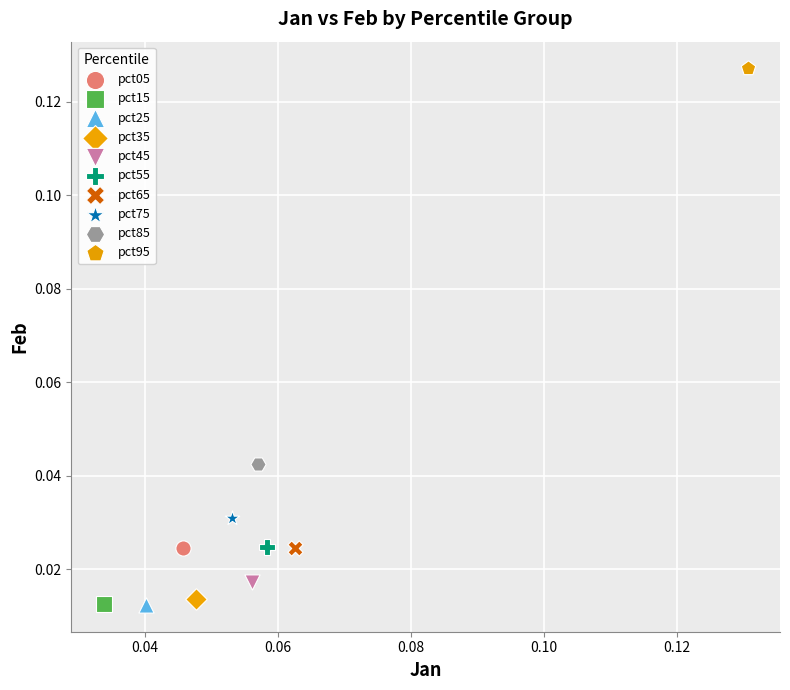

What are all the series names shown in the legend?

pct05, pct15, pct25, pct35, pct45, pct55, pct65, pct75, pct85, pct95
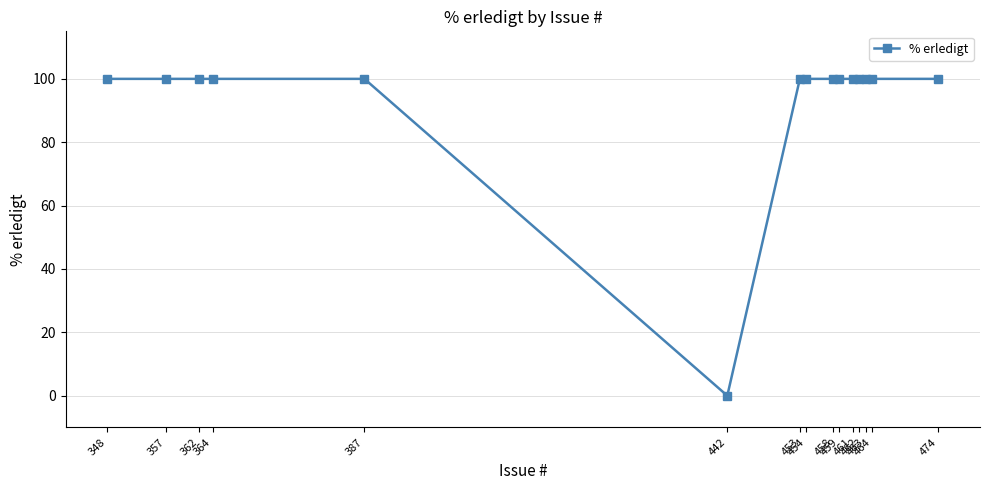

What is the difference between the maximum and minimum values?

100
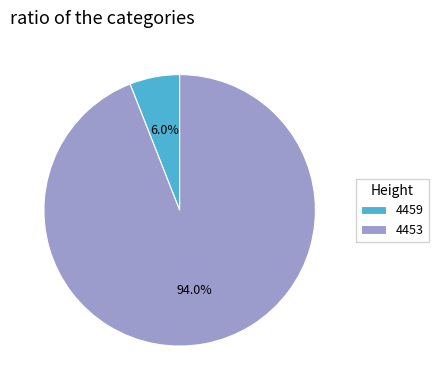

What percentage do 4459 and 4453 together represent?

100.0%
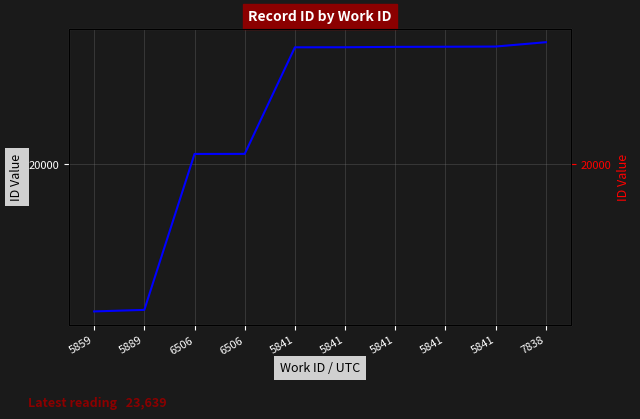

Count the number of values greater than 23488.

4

◇ ◇ ◇ ◇ ◇

• What the task requires:
Can you print the items again word for word, starting at the line that contains "pct75, pct85, pct95" and ending at the last line of the items? Leave the pictures out.

• Result:
pct05, pct15, pct25, pct35, pct45, pct55, pct65, pct75, pct85, pct95

What is the difference between the maximum and minimum values?

100

What percentage do 4459 and 4453 together represent?

100.0%

Count the number of values greater than 23488.

4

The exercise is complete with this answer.